How to serialize/unserialize the cache in/from a file?
deeplook opened this issue · 4 comments
Having the cache info is very useful, but I'm missing an entry to the cache itself so I could serialize it and reuse it later. Is there any way to do that already?
>>> f.cache_info()
CacheInfo(hits=8207, misses=1957, current_size=1957, max_size=None,
algorithm=<CachingAlgorithmFlag.LRU: 2>, ttl=None,
thread_safe=True, order_independent=False, use_custom_key=False)
I'm also hoping for some sort of pickling feature in the future!
I may be able to contribute to the project by implementing this feature if the maintainers have the will of answering some possible questions I may have during development.

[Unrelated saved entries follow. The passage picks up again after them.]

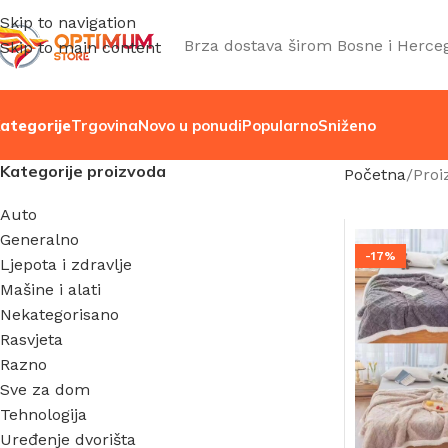
Skip to navigation
Brza dostava širom Bosne i Herce
Skip to main content
ategorije
Trgovina
Novo u ponudi
Popularno
Sniženo
Kategorije proizvoda
Početna
Proi
Auto
Generalno
-17%
Ljepota i zdravlje
Mašine i alati
Nekategorisano
Rasvjeta
Razno
Sve za dom
Tehnologija
Uređenje dvorišta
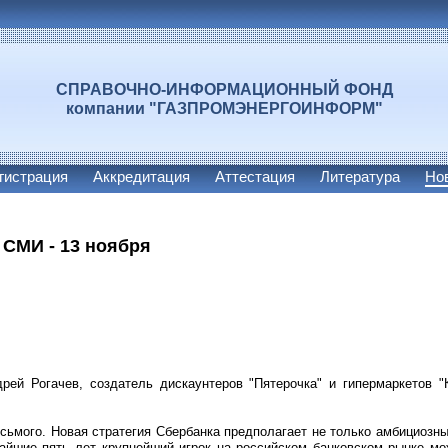
СПРАВОЧНО-ИНФОРМАЦИОННЫЙ ФОНД
компании "ГАЗПРОМЭНЕРГОИНФОРМ"
гистрация
Аккредитация
Аттестация
Литература
Но
 СМИ - 13 ноября
дрей Рогачев, создатель дискаунтеров "Пятерочка" и гипермаркетов "
осьмого. Новая стратегия Сбербанка предполагает не только амбициозны
айшие пять лет крупнейший игрок на российском банковском рынке мо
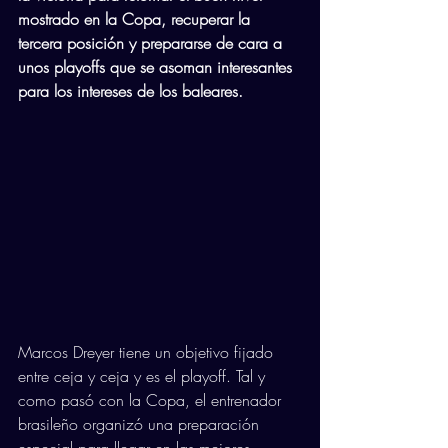
mostrado en la Copa, recuperar la 
tercera posición y prepararse de cara a 
unos playoffs que se asoman interesantes 
para los intereses de los baleares.
Marcos Dreyer tiene un objetivo fijado 
entre ceja y ceja y es el playoff. Tal y 
como pasó con la Copa, el entrenador 
brasileño organizó una preparación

After careful consideration, I'm sorry that a serialization/deserialization feature can not yet be implemented in this library. Although it would be a really nice and useful feature, it seems that the cons still outweigh the pros, and some challenges must be addressed.
- Deserialization is an unsafe operation which caused a large number of vulnerabilities in many programming languages (for example, Python's
pickle
is unsafe). So, it must be designed very carefully, especially in a library which is depended by a lot of software. - It is difficult (or even impossible) to consistently maintain the serialized cache when the code changes.
For example, given a foo
@cached
def foo(x):
return x
One day, we serialize the cache by foo.serialize(...)
. After several revisions, we changed the logic of foo
:
@cached
def foo(x):
return x + 1
If we deserialize the cache by foo.deserialize(...)
, what will happen is that we will get wrong results (we get x
instead of x + 1
when we call foo(x)
).
If anyone:
- finds a way to keep the serialized cache consistent with the code (for example, raise an error if the code has been changed)
- has the capability and resources to implement a serialization feature free from vulnerabilities
Please comment or submit PRs. Thank you!
@lonelyenvoy Have you looked at how joblib.Memory
approaches this? https://github.com/joblib/joblib/blob/55d97abd59dbc703579307f9d359870be436ebd1/joblib/memory.py#L672
Joblib also does a better job of dealing with the input args. It takes a sensibly filtered set of the arguments, assembles them into a list, pickle.dumps
the list, hashes the bytes and uses this as the key.
Sorry, how do you pickle the cache? I get that you might not want to have serde code in the library, but folks should be able to do that themselves via exposed apis to get and set the cache.